Iblis ist also ein innerer Gegenspieler der Menschen, eine innere Versuchung. Ist damit etwa der chinesische Versuch gemeint, sich zur imperialen Großmacht zu erheben wie bei der Einmischung in Indonesien 1965? Die Clowns- bzw. Teufelsfigur spiegelt die Teilung des Bilds in zwei Hälften; zugleich könnten sie für die Ambivalenzen oder die Selbsterhöhung der anderen farbigen Figuren stehen.


Darstellungen des Iblis mit menschlichem und Tierkopf, z.T. auch mit mehreren Köpfen, finden sich z.B. hier:




Der Kunsthistoriker Michael Diers weist darauf hin, dass das wohl auf das 11. oder 12. Jh. zu datierende Mosaik des Jüngsten Gerichts an der Innenfassade der Kirche Santa Maria Assunta auf der Insel Torcello in der Lagune von Venedig Modell zum Bild von Taring Padi gestanden haben könnte. (Michael Diers: "Gegen den Strich", 2023.)

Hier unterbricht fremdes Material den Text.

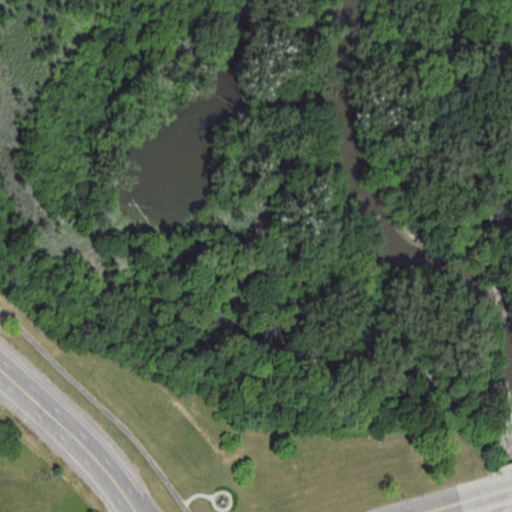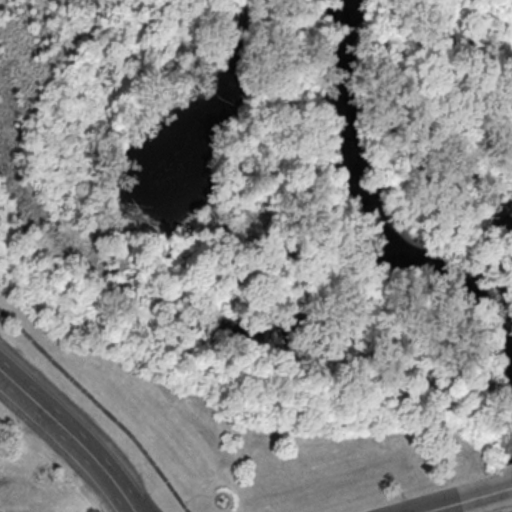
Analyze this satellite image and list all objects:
river: (341, 108)
park: (255, 255)
park: (255, 255)
river: (444, 271)
road: (98, 408)
road: (70, 439)
road: (504, 489)
road: (220, 490)
road: (195, 494)
road: (461, 502)
road: (506, 510)
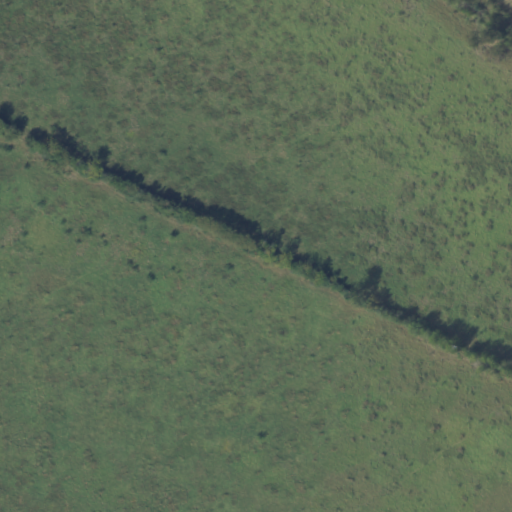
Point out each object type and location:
park: (255, 256)
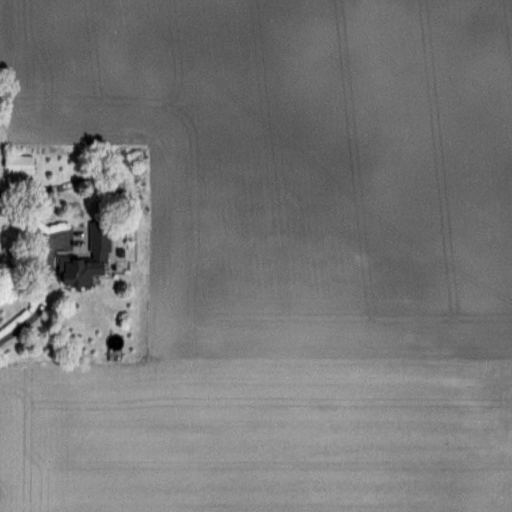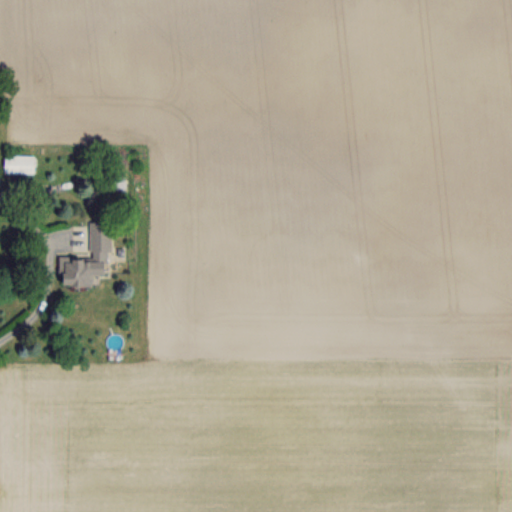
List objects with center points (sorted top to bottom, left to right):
building: (18, 163)
building: (110, 179)
building: (86, 258)
road: (47, 268)
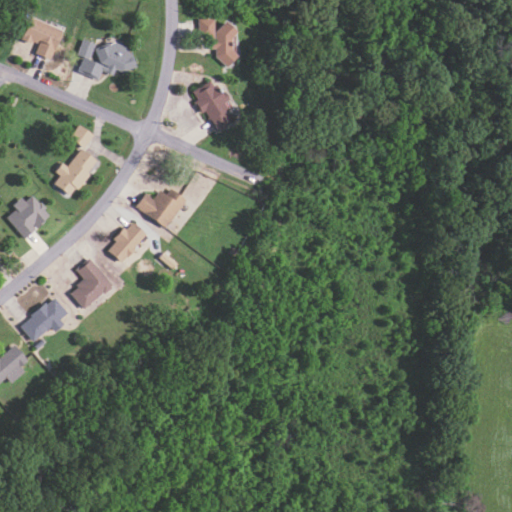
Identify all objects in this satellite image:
building: (40, 36)
building: (216, 38)
building: (100, 57)
building: (212, 105)
road: (130, 125)
building: (79, 136)
road: (124, 169)
building: (72, 172)
building: (159, 205)
building: (25, 215)
building: (124, 241)
road: (268, 253)
building: (87, 284)
building: (41, 319)
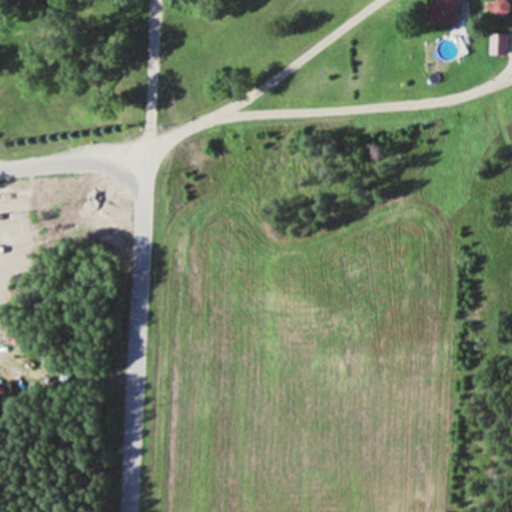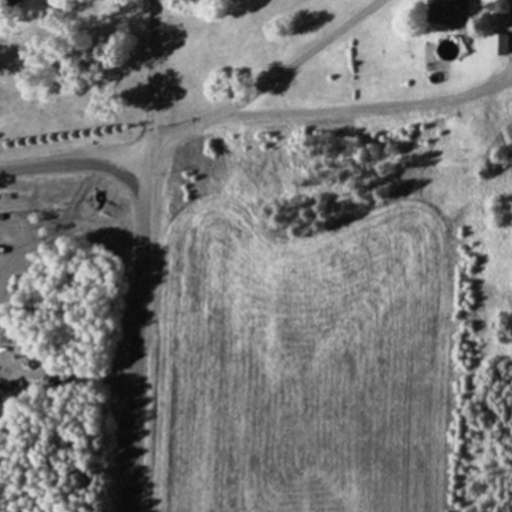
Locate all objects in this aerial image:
building: (444, 12)
road: (425, 41)
road: (496, 83)
road: (150, 88)
road: (139, 271)
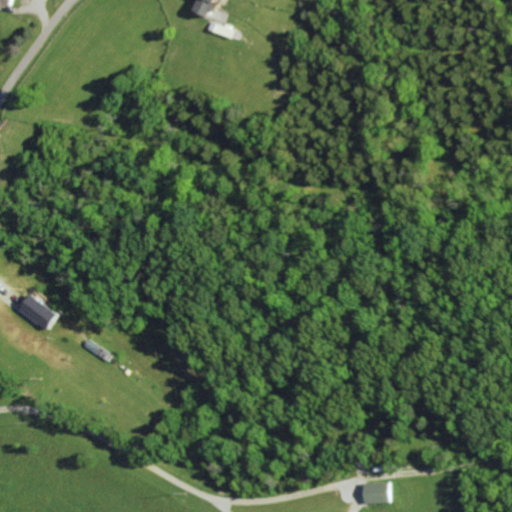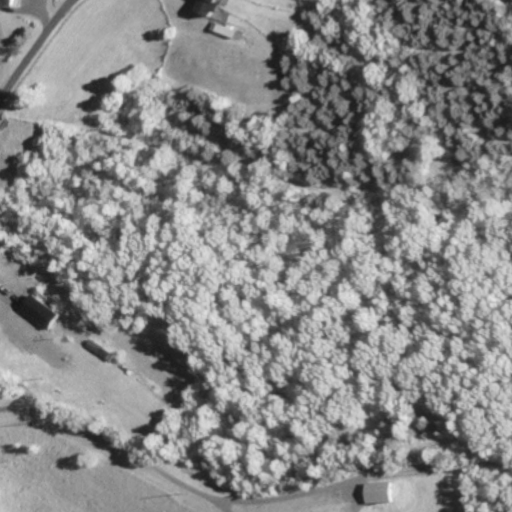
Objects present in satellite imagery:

Dazu die Beschreibung des Bildes auf Wikipedia: In der Mitte kämpft ein mit Waage mit zwei Dämonen, die mit Haken bewaffnet sind, um eine Seele zu beurteilen (zu wiegen). Links befindet sich das Paradies mit einer Schar von Auserwählten und rechts die Hölle mit den Verdammten, darunter mehrere Barbaren sowie Prälaten und Kaiser, die im Höllenfeuer brennen, von kleinen blau geflügelten Dämonen gequält und von den beiden Engeln in Gegenwart des Satans auf einem Thron geschubst werden. Das Band darunter zeigt links das von Engeln bewachte Tor zum Garten Eden mit Madonna, Heiligen und Patriarchen in weißen Gewändern in einem Blumengarten; rechts befinden sich Tafeln mit Szenen höllischer Qualen der Verdammten, die nackt in Feuer und Finsternis leiden, und Schädel mit Schlangen.


Hier sind tatsächlich Ähnlichkeiten zum Bild von Taring Padi zu erkennen. Vielleicht ist die Figur in Torcello aber auch durch venezianisch-arabische Kulturkontakte oder die Kreuzzüge beeinflusst? Venedig wahrte gegenüber der islamischen Welt stets eine rationale Haltung und bewunderte ihre Kultur. Und Torcello betrieb seit dem frühen Mittelalter Fernhandel mit dem östlichen Mittelmeer.